The application was created for two mobile platforms. Android applications are typically written in Java or Kotlin, while iOS applications are written in Swift. To save on resources, we chose MAUI from Microsoft, a cross-platform framework for developing mobile and desktop applications. MAUI is the new version of the well-known Xamarin, which is no longer supported.
A bit of theory
An audio file from the server is sent to the speech recognition module, where it undergoes pre-processing: filtration, noise reduction, and sound normalization to improve clarity and eliminate background noise, which could confuse algorithms later in the process. The audio file is then divided into small segments, which are analysed separately. Modern systems rely on recurrent neural networks (RNNs) and their extensions, such as ‘long short-term memory’ (LSTM). A large database of samples teaches the system to recognize accents, intonations, and stylistic peculiarities of speech.
Neural networks are trained using the process known as ‘backward propagation of errors’. After predicting a potential text representation of the audio signal, the delta between the predicted text and the actual one is calculated. The error is then sent back through the network, and the neuron weights are adjusted to reduce future errors. This process is repeated until the model reaches an acceptable level of accuracy.
The model receives audio segments, compares them to phonemes (phonetic units), and transforms them into words and phrases. While forming the textual representation, another algorithm predicts the most likely next word in a phrase, significantly improving recognition accuracy.
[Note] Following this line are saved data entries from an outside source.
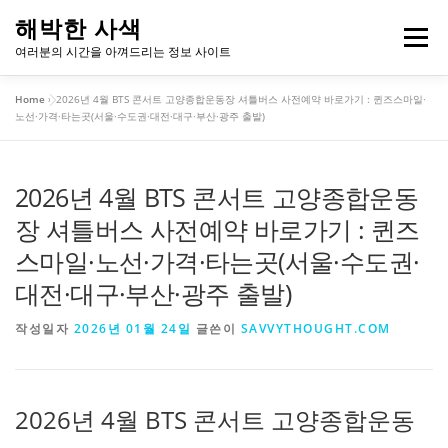
내
해박한 사색
용
메뉴
여러분의 시간을 아껴드리는 정보 사이트
으
로
Home
»
2026년 4월 BTS 콘서트 고양종합운동장 셔틀버스 사전예약 바로가기 : 퀸즈스마일·
바
개인정보처리방침
이용약관
노선·가격·타는곳(서울·수도권·대전·대구·부산·광주 출발)
로
가
기
2026년 4월 BTS 콘서트 고양종합운동
장 셔틀버스 사전예약 바로가기 : 퀸즈
스마일·노선·가격·타는곳(서울·수도권·
대전·대구·부산·광주 출발)
작성일자
2026년 01월 24일
글쓴이
SAVVYTHOUGHT.COM
2026년 4월 BTS 콘서트 고양종합운동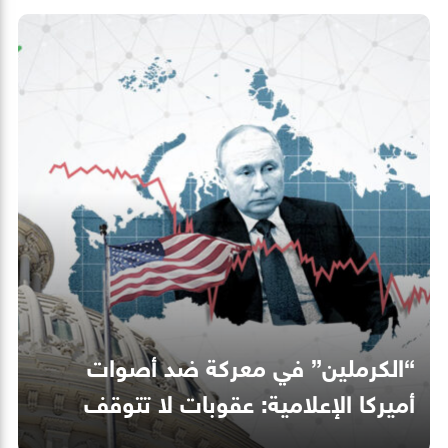
“الكرملين” في معركة ضد أصوات
أميركا الإعلامية: عقوبات لا تتوقف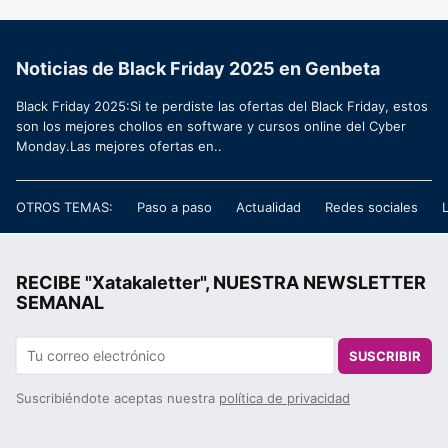
Noticias de Black Friday 2025 en Genbeta
Black Friday 2025:Si te perdiste las ofertas del Black Friday, estos
son los mejores chollos en software y cursos online del Cyber
Monday.Las mejores ofertas en..
OTROS TEMAS:
Paso a paso
Actualidad
Redes sociales
RECIBE "Xatakaletter", NUESTRA NEWSLETTER
SEMANAL
SUSCRIBIR
Suscribiéndote aceptas nuestra
política de privacidad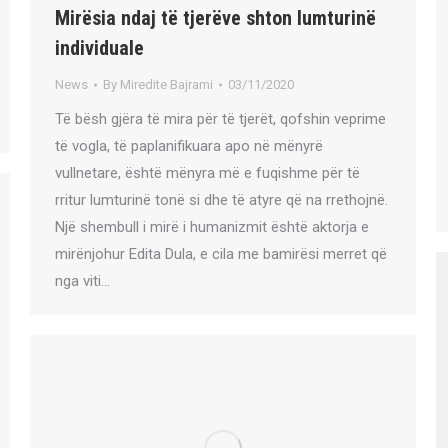
Mirësia ndaj të tjerëve shton lumturinë
individuale
News
By
Miredite Bajrami
03/11/2020
Të bësh gjëra të mira për të tjerët, qofshin veprime
të vogla, të paplanifikuara apo në mënyrë
vullnetare, është mënyra më e fuqishme për të
rritur lumturinë tonë si dhe të atyre që na rrethojnë.
Një shembull i mirë i humanizmit është aktorja e
mirënjohur Edita Dula, e cila me bamirësi merret që
nga viti…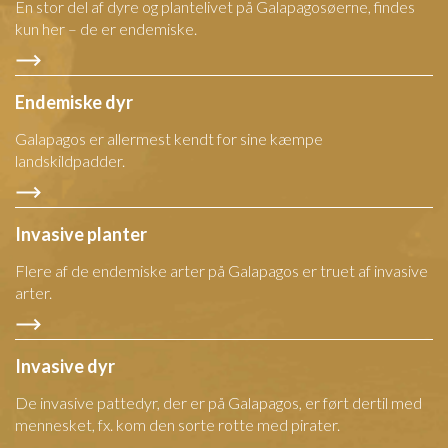
En stor del af dyre og plantelivet på Galapagosøerne, findes
kun her – de er endemiske.
Endemiske dyr
Galapagos er allermest kendt for sine kæmpe
landskildpadder.
Invasive planter
Flere af de endemiske arter på Galapagos er truet af invasive
arter.
Invasive dyr
De invasive pattedyr, der er på Galapagos, er ført dertil med
mennesket, fx. kom den sorte rotte med pirater.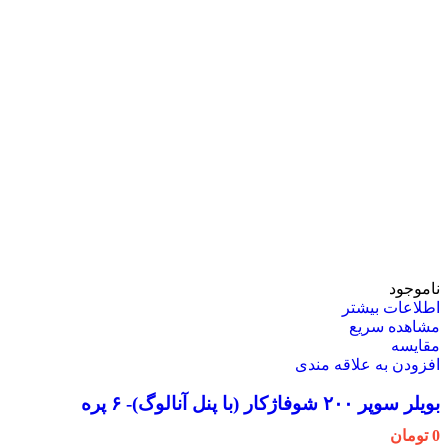
ناموجود
اطلاعات بیشتر
مشاهده سریع
مقایسه
افزودن به علاقه مندی
بویلر سوپر ۲۰۰ شوفاژکار (با پنل آنالوگ)- ۶ پره
0
تومان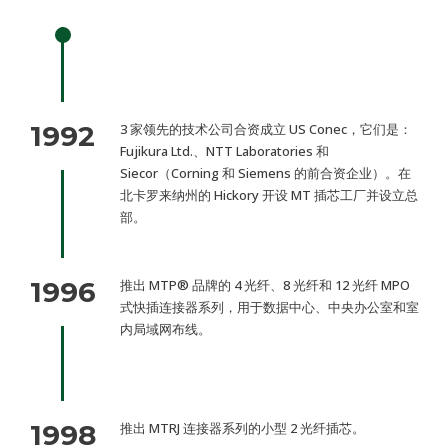
1992
3 家领先的技术公司合资成立 US Conec，它们是：
Fujikura Ltd.、NTT Laboratories 和
Siecor（Corning 和 Siemens 的前合资企业）。在
北卡罗来纳州的 Hickory 开设 MT 插芯工厂并设立总
部。
1996
推出 MTP® 品牌的 4 光纤、8 光纤和 12 光纤 MPO
式快插连接器系列，用于数据中心、中央办公室和室
内局域网布线。
1998
推出 MTRJ 连接器系列的小型 2 光纤插芯。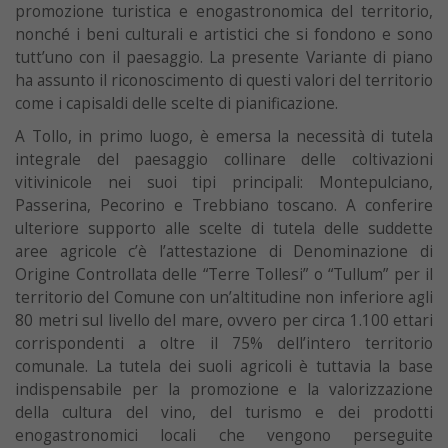
promozione turistica e enogastronomica del territorio,
nonché i beni culturali e artistici che si fondono e sono
tutt’uno con il paesaggio. La presente Variante di piano
ha assunto il riconoscimento di questi valori del territorio
come i capisaldi delle scelte di pianificazione.
A Tollo, in primo luogo, è emersa la necessità di tutela
integrale del paesaggio collinare delle coltivazioni
vitivinicole nei suoi tipi principali: Montepulciano,
Passerina, Pecorino e Trebbiano toscano. A conferire
ulteriore supporto alle scelte di tutela delle suddette
aree agricole c’è l’attestazione di Denominazione di
Origine Controllata delle “Terre Tollesi” o “Tullum” per il
territorio del Comune con un’altitudine non inferiore agli
80 metri sul livello del mare, ovvero per circa 1.100 ettari
corrispondenti a oltre il 75% dell’intero territorio
comunale. La tutela dei suoli agricoli è tuttavia la base
indispensabile per la promozione e la valorizzazione
della cultura del vino, del turismo e dei prodotti
enogastronomici locali che vengono perseguite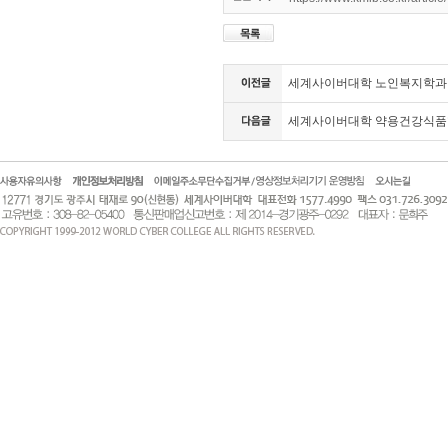
세계사이버대학 노인복지학과, 
세계사이버대학 약용건강식품학과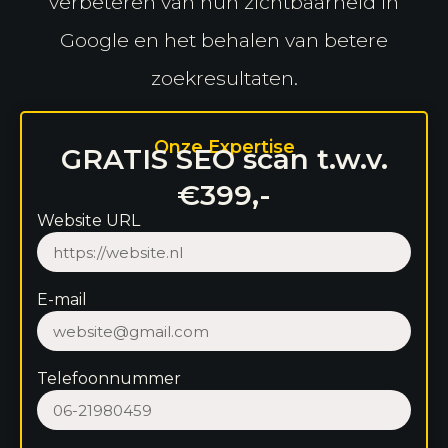
verbeteren van hun zichtbaarheid in
Google en het behalen van betere
zoekresultaten.
Onze Expertise
GRATIS SEO scan t.w.v.
€399,-
Website URL
E-mail
Telefoonnummer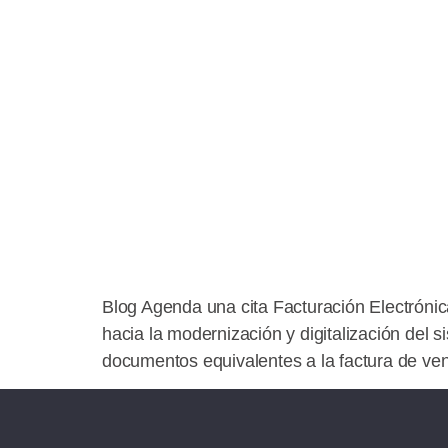
Blog Agenda una cita Facturación Electrónic
hacia la modernización y digitalización del s
documentos equivalentes a la factura de ven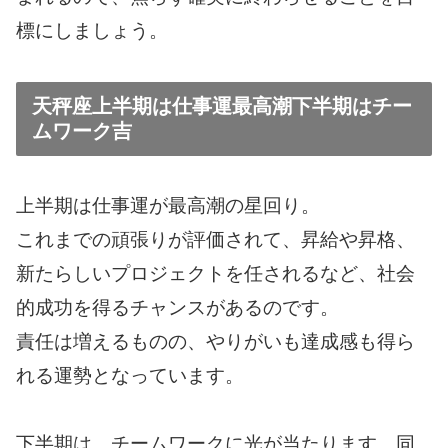
標にしましょう。
天秤座上半期は仕事運最高潮下半期はチー
ムワーク吉
上半期は仕事運が最高潮の星回り。
これまでの頑張りが評価されて、昇給や昇格、
新たらしいプロジェクトを任されるなど、社会
的成功を得るチャンスがあるのです。
責任は増えるものの、やりがいも達成感も得ら
れる運勢となっています。
下半期は、チームワークに光が当たります。同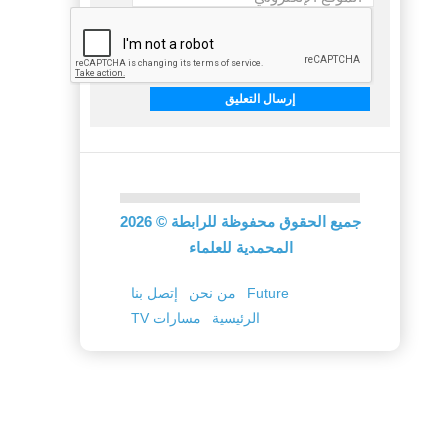
جميع الحقوق محفوظة للرابطة
©
2026
المحمدية للعلماء
Future
من نحن
إتصل بنا
الرئيسية
TV مسارات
The model can also be fine-tuned to incorporate specific terms relevant to a particular context or field of knowledge, making the language more natural.
Android
In Multi-platform App UI, you can write both general code and platform-specific code using directives like #if android and #if ios. It is also possible to specify the system versions used on the device through these directives. The development was conducted iteratively: first for Android, then for iOS, which led to certain challenges later, as is often the case with cross-platform development. But let's go step by step: first, we had to gain access to the files on the voice recorder. Android has increased its security again, and now the Gran QM application must request access to any folder outside the file sandbox. This means that the code will definitely be platform-specific. On Android, we open the file manager, where we can select the folder to which the root of the audio badge flash drive will be mounted.
Intent intent = new Intent("android.intent.action.OPEN_DOCUMENT_TREE");
Microsoft.Maui.ApplicationModel.Platform.CurrentActivity.StartActivityForResult(intent, 1);
We needed to choose a condition that would trigger the root mount. Clicking a button was not suitable. First, when the application starts, you can see the connected USB devices through UsbManager – no additional permissions are required. Here, you can also filter the devices by manufacturer to prevent false triggers when a regular flash drive is connected. Secondly, we made the window activate when a device is connected, so there's no need to manually code connection monitoring cycles. The BroadcastReceiver class can react to the creation of an Intent. That's why we created a class that inherits from BroadcastReceiver and used it to filter USB device connection and disconnection events. After that, by pressing the large button, the captured audio is copied into the application's internal memory, also known as the ‘sandbox’.
Next, we focused on its design. We kept it simple and flat, as preferred. It took a bit of work to create the large button in the middle of the screen because there was nothing like it in the standard graphical element library. And just to jump ahead, PNG images didn't display under iOS. So, we immediately added SVG support to the project, even though Android can handle both formats.